Il arrivait à Brian d’être subjugué par une femme, d’être fasciné, comme si une âme émergeait d’un visage et d’un corps et lui apportait la conviction qu’avec elle, il ne serait plus seul, la vie serait belle et aurait un sens.  Ce n’était pas une question essentiellement sexuelle. Il existait d’innombrables femmes qui plaisaient sexuellement à Brian, mais par une sorte de malédictions seules ces femmes excitant son corps tout en laissant son âme indifférente lui étaient accessibles. Une fatalité répandue ne lui donnait la chance d’éprouver un coup de foudre que tous les 10 ans. Ce n’était pas, alors, un après-midi qu’il lui fallait pour être subjugué, aimanté, ne plus penser qu’à cela, et vivre cette étrange impression que toute la vie, l’essence et la beauté de la vie étaient circonscrites en une seule femme, c’était quelques secondes. Brian pensait qu’une histoire avec un être comme cela lui échapperait toujours. Pourtant il aurait donné sa vie sans hésiter pour une relation de ce type, car elle seule lui aurait donné l’impression de ne plus être seul, et aurait contribué à donner une signification à ce chaos sanglant dominé par la lutte. Il avait été frappé par la foudre une quinzaine d’années auparavant, dans un restaurant universitaire. Il discutait avec des comparses philosophes quand il la vit, une asiatique, mangeant avec d’autres étudiants. Et il avait été foudroyé. Les discussions philosophiques paraissaient si vides, de si peu d’intérêt à côté. Etrange impression. Il l’avait peut-être vue 20 minutes en tout, et il y pensait encore.  Et puis récemment, il avait été fasciné par la beauté et le charme d’une jeune asiatique, aperçue dans un train. Elle était accompagnée d’une femme plus âgée, également asiatique. Il l’avait suivie un peu dans la gare, admirée, ne pouvant en détacher le regard. Pourquoi était-ce si rare les filles comme ça ? Et il avait interrompu sa contemplation pour ne pas rater un changement de train.

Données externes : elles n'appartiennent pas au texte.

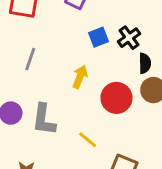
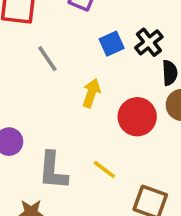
gray line: (30, 59) -> (47, 59), moved, turned -50
gray L-shape: (44, 120) -> (53, 171), moved

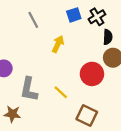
red circle: (137, 117) -> (92, 74), moved

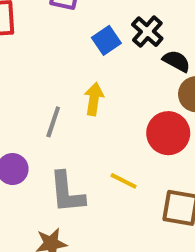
gray line: (33, 20) -> (53, 122), moved, turned 63
black semicircle: (108, 37) -> (176, 61), turned -48

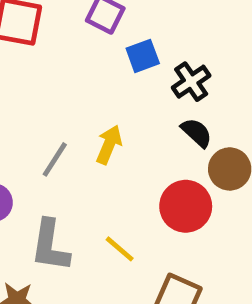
blue square: (106, 40) -> (143, 56), moved
black semicircle: (176, 61) -> (197, 133), moved

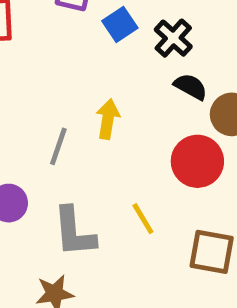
yellow line: (120, 249) -> (143, 219), turned 32

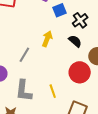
black semicircle: (191, 87) -> (75, 41), moved
yellow arrow: (108, 119) -> (47, 39), moved

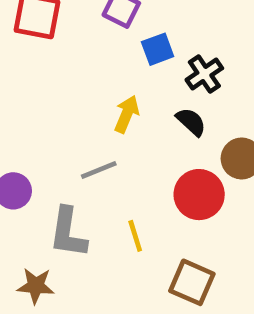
gray line: (24, 55) -> (99, 170), moved, turned 35

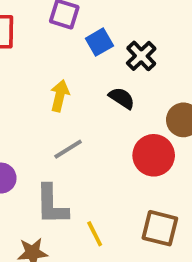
yellow arrow: (127, 114) -> (60, 96), moved
black semicircle: (191, 122) -> (122, 98), moved
yellow line: (135, 236) -> (95, 234), moved

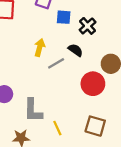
blue square: (99, 42) -> (64, 17), turned 32
gray line: (68, 149) -> (56, 63), moved

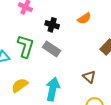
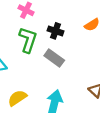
green L-shape: (26, 46) -> (28, 40), moved

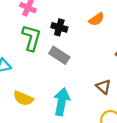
yellow semicircle: (17, 98) -> (23, 98), turned -120

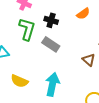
brown triangle: (103, 87) -> (89, 60), moved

Il y pensa ensuite, très triste, déchiré, et les vers de Nerval lui revinrent :

 

« Elle a passé la jeune fille

   Vive et preste comme un oiseau

   A la main une fleur qui brille

   A la bouche un refrain nouveau

 

   Elle était peut-être la seule au monde

   Dont le cœur au mien répondait

   Qui venant dans ma nuit profonde

   D’un seul regard l’éclaircirait

 

   Mais non, ma jeunesse est finie

   Adieu doux rayon qui m’a lui

   Parfum, jeune fille, harmonie

   Le bonheur passait, il a fui ».

 

Bon sang, qu’il avait le cafard. On ne peut être un guerrier indéfiniment, ou qu’un guerrier. Il faut une raison de lutter, aussi, sinon le cœur s’assèche et à quoi bon ? Et puis, il ne lui restait plus beaucoup de temps. Du temps pour vivre, faire des rencontres, se libérer, et pouvoir quitter ce monde sans regrets, apaisé et rassasié. Et merde, il n’avait que trop lutté. Il n’avait, même, que lutté.